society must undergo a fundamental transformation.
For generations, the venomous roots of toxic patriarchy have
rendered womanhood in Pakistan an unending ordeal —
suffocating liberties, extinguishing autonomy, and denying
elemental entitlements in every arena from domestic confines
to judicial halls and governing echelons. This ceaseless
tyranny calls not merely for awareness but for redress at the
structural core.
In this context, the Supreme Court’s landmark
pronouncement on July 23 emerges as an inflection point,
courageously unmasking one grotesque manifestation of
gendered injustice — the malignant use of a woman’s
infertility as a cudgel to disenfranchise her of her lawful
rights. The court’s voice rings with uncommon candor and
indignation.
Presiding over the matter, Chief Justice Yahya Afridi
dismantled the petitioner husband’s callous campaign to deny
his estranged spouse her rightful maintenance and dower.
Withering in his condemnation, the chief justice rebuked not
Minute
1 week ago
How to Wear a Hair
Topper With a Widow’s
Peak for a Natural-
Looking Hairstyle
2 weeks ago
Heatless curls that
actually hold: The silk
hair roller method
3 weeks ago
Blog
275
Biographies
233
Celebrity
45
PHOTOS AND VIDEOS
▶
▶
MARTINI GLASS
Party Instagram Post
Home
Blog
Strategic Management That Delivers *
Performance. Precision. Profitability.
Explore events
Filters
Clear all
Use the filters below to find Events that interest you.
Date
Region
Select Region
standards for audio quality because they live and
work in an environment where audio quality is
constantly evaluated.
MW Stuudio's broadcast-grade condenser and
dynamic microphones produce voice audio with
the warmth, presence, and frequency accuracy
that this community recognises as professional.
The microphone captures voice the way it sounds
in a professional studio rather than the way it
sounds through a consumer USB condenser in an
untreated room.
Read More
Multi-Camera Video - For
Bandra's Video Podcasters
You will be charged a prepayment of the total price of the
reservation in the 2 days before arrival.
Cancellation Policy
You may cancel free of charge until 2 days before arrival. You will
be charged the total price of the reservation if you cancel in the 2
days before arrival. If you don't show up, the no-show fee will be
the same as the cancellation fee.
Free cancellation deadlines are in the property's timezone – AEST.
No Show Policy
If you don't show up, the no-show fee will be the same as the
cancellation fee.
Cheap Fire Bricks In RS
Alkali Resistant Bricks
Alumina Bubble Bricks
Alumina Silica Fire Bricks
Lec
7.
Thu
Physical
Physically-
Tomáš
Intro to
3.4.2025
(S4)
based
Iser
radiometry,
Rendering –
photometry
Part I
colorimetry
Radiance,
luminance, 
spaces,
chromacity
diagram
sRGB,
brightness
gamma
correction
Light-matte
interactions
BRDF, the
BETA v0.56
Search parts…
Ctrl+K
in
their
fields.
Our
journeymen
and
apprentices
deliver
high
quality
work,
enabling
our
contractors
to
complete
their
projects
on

**WORK TO BE COMPLETED**
Copy out every line of the rows above word for word, keeping the original line breaks, spelling and punctuation.

**RESPONSE**
society must undergo a fundamental transformation.
For generations, the venomous roots of toxic patriarchy have
rendered womanhood in Pakistan an unending ordeal —
suffocating liberties, extinguishing autonomy, and denying
elemental entitlements in every arena from domestic confines
to judicial halls and governing echelons. This ceaseless
tyranny calls not merely for awareness but for redress at the
structural core.
In this context, the Supreme Court’s landmark
pronouncement on July 23 emerges as an inflection point,
courageously unmasking one grotesque manifestation of
gendered injustice — the malignant use of a woman’s
infertility as a cudgel to disenfranchise her of her lawful
rights. The court’s voice rings with uncommon candor and
indignation.
Presiding over the matter, Chief Justice Yahya Afridi
dismantled the petitioner husband’s callous campaign to deny
his estranged spouse her rightful maintenance and dower.
Withering in his condemnation, the chief justice rebuked not
Minute
1 week ago
How to Wear a Hair
Topper With a Widow’s
Peak for a Natural-
Looking Hairstyle
2 weeks ago
Heatless curls that
actually hold: The silk
hair roller method
3 weeks ago
Blog
275
Biographies
233
Celebrity
45
PHOTOS AND VIDEOS
▶
▶
MARTINI GLASS
Party Instagram Post
Home
Blog
Strategic Management That Delivers *
Performance. Precision. Profitability.
Explore events
Filters
Clear all
Use the filters below to find Events that interest you.
Date
Region
Select Region
standards for audio quality because they live and
work in an environment where audio quality is
constantly evaluated.
MW Stuudio's broadcast-grade condenser and
dynamic microphones produce voice audio with
the warmth, presence, and frequency accuracy
that this community recognises as professional.
The microphone captures voice the way it sounds
in a professional studio rather than the way it
sounds through a consumer USB condenser in an
untreated room.
Read More
Multi-Camera Video - For
Bandra's Video Podcasters
You will be charged a prepayment of the total price of the
reservation in the 2 days before arrival.
Cancellation Policy
You may cancel free of charge until 2 days before arrival. You will
be charged the total price of the reservation if you cancel in the 2
days before arrival. If you don't show up, the no-show fee will be
the same as the cancellation fee.
Free cancellation deadlines are in the property's timezone – AEST.
No Show Policy
If you don't show up, the no-show fee will be the same as the
cancellation fee.
Cheap Fire Bricks In RS
Alkali Resistant Bricks
Alumina Bubble Bricks
Alumina Silica Fire Bricks
Lec
7.
Thu
Physical
Physically-
Tomáš
Intro to
3.4.2025
(S4)
based
Iser
radiometry,
Rendering –
photometry
Part I
colorimetry
Radiance,
luminance, 
spaces,
chromacity
diagram
sRGB,
brightness
gamma
correction
Light-matte
interactions
BRDF, the
BETA v0.56
Search parts…
Ctrl+K
in
their
fields.
Our
journeymen
and
apprentices
deliver
high
quality
work,
enabling
our
contractors
to
complete
their
projects
on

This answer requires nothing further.